求两个无序数组的交集,例如a={1,5,2,4,2}, b={2,7,2,8},结束为{2,2}.
可见,该问题有多种解法,其中线性时间复杂度的解法应该是使用hash table求解。这里没有要求复杂度。我直接使用了python 简单完成。

#!/usr/bin/python 2.7
# @author liuzhiqiang
# @date 2018-01-25
# @email [email protected]

from collections import Counter

# main function
def main():
    '''
    :return: 0
    '''
    nums1 = [1,2,5,3,2,4]
    nums2 = [2,7,8,2]
    dict1 = Counter(nums1)
    dict2 = Counter(nums2)
    set3 = set(nums1) & set(nums2)
    lists = []
    for i in set3:
        min_count = min(dict1[i], dict2[2])
        lists += [i] * min_count
    print lists
    return 0

if __name__ == '__main__':
    main()

2. 字符串中连续最频繁子串求解

求一个字符串中连续出现的次数最多的子串。例如字符串“abababc”,最多连续出现的为ab,连续出现三次。
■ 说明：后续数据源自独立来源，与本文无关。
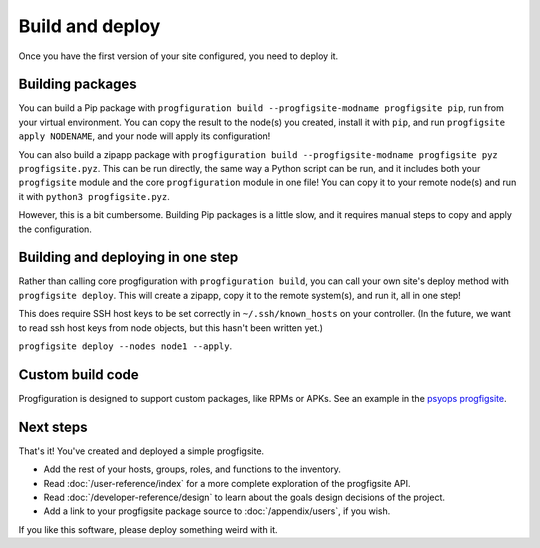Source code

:Build and deploy
================

Once you have the first version of your site configured,
you need to deploy it.

Building packages
-----------------

You can build a Pip package with
``progfiguration build --progfigsite-modname progfigsite pip``,
run from your virtual environment.
You can copy the result to the node(s) you created,
install it with ``pip``,
and run ``progfigsite apply NODENAME``,
and your node will apply its configuration!

You can also build a zipapp package with
``progfiguration build --progfigsite-modname progfigsite pyz progfigsite.pyz``.
This can be run directly, the same way a Python script can be run,
and it includes both your ``progfigsite`` module
and the core ``progfiguration`` module in one file!
You can copy it to your remote node(s) and run it with ``python3 progfigsite.pyz``.

However, this is a bit cumbersome.
Building Pip packages is a little slow,
and it requires manual steps to copy and apply the configuration.

Building and deploying in one step
----------------------------------

Rather than calling core progfiguration with ``progfiguration build``,
you can call your own site's deploy method with ``progfigsite deploy``.
This will create a zipapp, copy it to the remote system(s),
and run it,
all in one step!

This does require SSH host keys to be set correctly in
``~/.ssh/known_hosts`` on your controller.
(In the future, we want to read ssh host keys from node objects,
but this hasn't been written yet.)

``progfigsite deploy --nodes node1 --apply``.

Custom build code
-----------------

Progfiguration is designed to support custom packages,
like RPMs or APKs.
See an example in the
`psyops progfigsite <https://github.com/mrled/psyops/blob/master/progfiguration_blacksite/progfiguration_blacksite/cli/progfigsite_buildapk_cmd.py>`_.

Next steps
----------

That's it!
You've created and deployed a simple progfigsite.

* Add the rest of your hosts, groups, roles, and functions to the inventory.
* Read :doc:`/user-reference/index` for a more complete exploration of the progfigsite API.
* Read :doc:`/developer-reference/design` to learn about the goals design decisions of the project.
* Add a link to your progfigsite package source to :doc:`/appendix/users`, if you wish.

If you like this software, please deploy something weird with it.
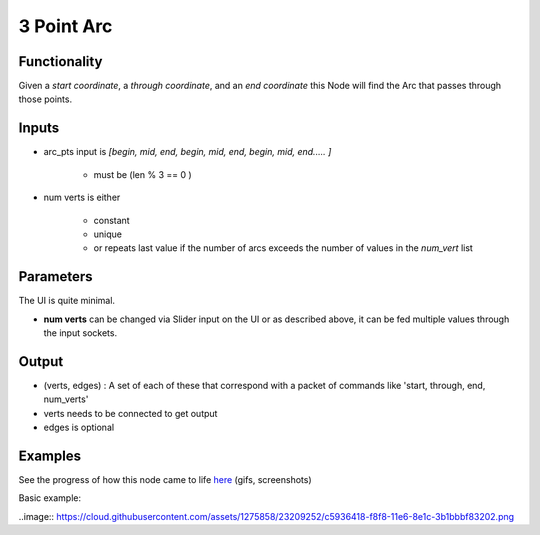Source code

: 3 Point Arc
===========

Functionality
-------------

Given a *start coordinate*, a *through coordinate*, and an *end coordinate* this Node will find the Arc that passes through those points.

Inputs
------

- arc_pts input is `[begin, mid, end, begin, mid, end, begin, mid, end..... ]`

    - must be (len % 3 == 0 )

- num verts is either

    - constant
    - unique
    - or repeats last value if the number of arcs exceeds the number of values in the `num_vert` list


Parameters
----------

The UI is quite minimal.


- **num verts** can be changed via Slider input on the UI or as described above, it can be fed multiple values through the input sockets.


Output
------

- (verts, edges) : A set of each of these that correspond with a packet of commands like 'start, through, end, num_verts'
- verts needs to be connected to get output
- edges is optional

Examples
--------

.. image:: https://cloud.githubusercontent.com/assets/619340/3375992/3bbc0c86-fbd0-11e3-9456-353c77fd0d17.gif

See the progress of how this node came to life `here <https://github.com/nortikin/sverchok/issues/254>`_ (gifs, screenshots)

Basic example:

..image:: https://cloud.githubusercontent.com/assets/1275858/23209252/c5936418-f8f8-11e6-8e1c-3b1bbbf83202.png
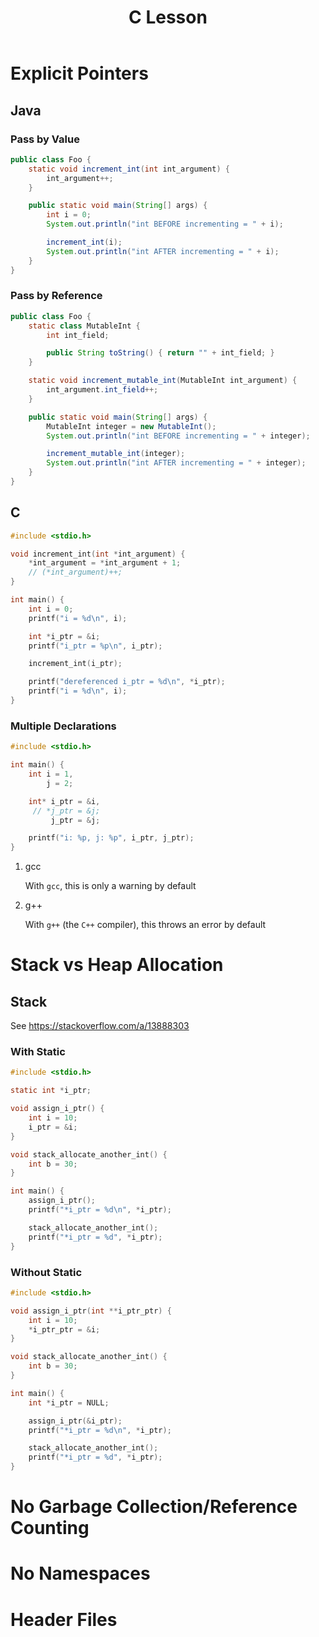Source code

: #+TITLE: C Lesson
* Explicit Pointers
[[./media/pointers-in-c.png]]

** Java
*** Pass by Value
#+begin_src java :classname Foo
public class Foo {
    static void increment_int(int int_argument) {
        int_argument++;
    }

    public static void main(String[] args) {
        int i = 0;
        System.out.println("int BEFORE incrementing = " + i);

        increment_int(i);
        System.out.println("int AFTER incrementing = " + i);
    }
}
#+end_src

#+RESULTS:
: int BEFORE incrementing = 0
: int AFTER incrementing = 0
*** Pass by Reference
#+begin_src java :classname Foo
public class Foo {
    static class MutableInt {
        int int_field;

        public String toString() { return "" + int_field; }
    }

    static void increment_mutable_int(MutableInt int_argument) {
        int_argument.int_field++;
    }

    public static void main(String[] args) {
        MutableInt integer = new MutableInt();
        System.out.println("int BEFORE incrementing = " + integer);

        increment_mutable_int(integer);
        System.out.println("int AFTER incrementing = " + integer);
    }
}
#+end_src

#+RESULTS:
: int BEFORE incrementing = 0
: int AFTER incrementing = 1

** C

#+begin_src C :results output
#include <stdio.h>

void increment_int(int *int_argument) {
    *int_argument = *int_argument + 1;
    // (*int_argument)++;
}

int main() {
    int i = 0;
    printf("i = %d\n", i);

    int *i_ptr = &i;
    printf("i_ptr = %p\n", i_ptr);

    increment_int(i_ptr);

    printf("dereferenced i_ptr = %d\n", *i_ptr);
    printf("i = %d\n", i);
}
#+end_src

#+RESULTS:
: i = 0
: i_ptr = 0x7fff974e5664
: dereferenced i_ptr = 1
: i = 1

*** Multiple Declarations
#+begin_src C :results output :tangle "code/multi_declaration_ptr.c"
#include <stdio.h>

int main() {
    int i = 1,
        j = 2;

    int* i_ptr = &i,
     // *j_ptr = &j;
         j_ptr = &j;

    printf("i: %p, j: %p", i_ptr, j_ptr);
}
#+end_src

#+RESULTS:
: i: 0x7ffe33997db0, j: 0x33997dac

**** gcc
With ~gcc~, this is only a warning by default
[[./media/multi_declaration_ptr_warning_gcc.png]]
**** g++
With ~g++~ (the ~C++~ compiler), this throws an error by default
[[./media/multi_declaration_ptr_error_g++.png]]

* Stack vs Heap Allocation
** Stack
See [[https://stackoverflow.com/a/13888303]]
*** With Static
#+begin_src C :results output :tangle code/stack.c
#include <stdio.h>

static int *i_ptr;

void assign_i_ptr() {
    int i = 10;
    i_ptr = &i;
}

void stack_allocate_another_int() {
    int b = 30;
}

int main() {
    assign_i_ptr();
    printf("*i_ptr = %d\n", *i_ptr);

    stack_allocate_another_int();
    printf("*i_ptr = %d", *i_ptr);
}
#+end_src

#+RESULTS:
: *i_ptr = 10
: *i_ptr = 30

*** Without Static
#+begin_src C :results output :tangle code/stack.c
#include <stdio.h>

void assign_i_ptr(int **i_ptr_ptr) {
    int i = 10;
    *i_ptr_ptr = &i;
}

void stack_allocate_another_int() {
    int b = 30;
}

int main() {
    int *i_ptr = NULL;

    assign_i_ptr(&i_ptr);
    printf("*i_ptr = %d\n", *i_ptr);

    stack_allocate_another_int();
    printf("*i_ptr = %d", *i_ptr);
}
#+end_src

#+RESULTS:
: *i_ptr = 10
: *i_ptr = 30

* No Garbage Collection/Reference Counting
* No Namespaces
* Header Files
该类题目用到了后缀数组这个数据结构。

#!/usr/bin/python 2.7
# @author liuzhiqiang
# @date 2018-01-25
# @email [email protected]
import sys

# To obtain substr and max count
def find_substr(string):
    '''
    :param string:
    :return: max_count, substr
    '''
    max_count = 0  # max count
    substr_len = 0  # the length of sub string
    addr = 0   # the address index of sub string
    length = len(string)

    suffix_arr = [string[i:] for i in range(length)]  # create suffix array

    for i in range(1, (length + 1)/2 + 1):
        j = 0
        while j + i <= length - 1:
            k = j
            temp_count = 1
            while k + i <= length - 1 and suffix_arr[k][:i] == suffix_arr[k + i][:i]:
                temp_count += 1
                k += i
            if temp_count > max_count:
                max_count = temp_count
                substr_len = i
                addr = k
            j += i
    substr = suffix_arr[addr][:substr_len]
    return max_count, substr

# main function
def main():
    '''
    :return: 0
    '''
    # string = 'skykykykykysky'
    string = sys.stdin.readline()
    max_count, substr = find_substr(string)
    print 'max_count: %d, substr: %s' % (max_count, substr)
    return 0

if __name__ == '__main__':
    main()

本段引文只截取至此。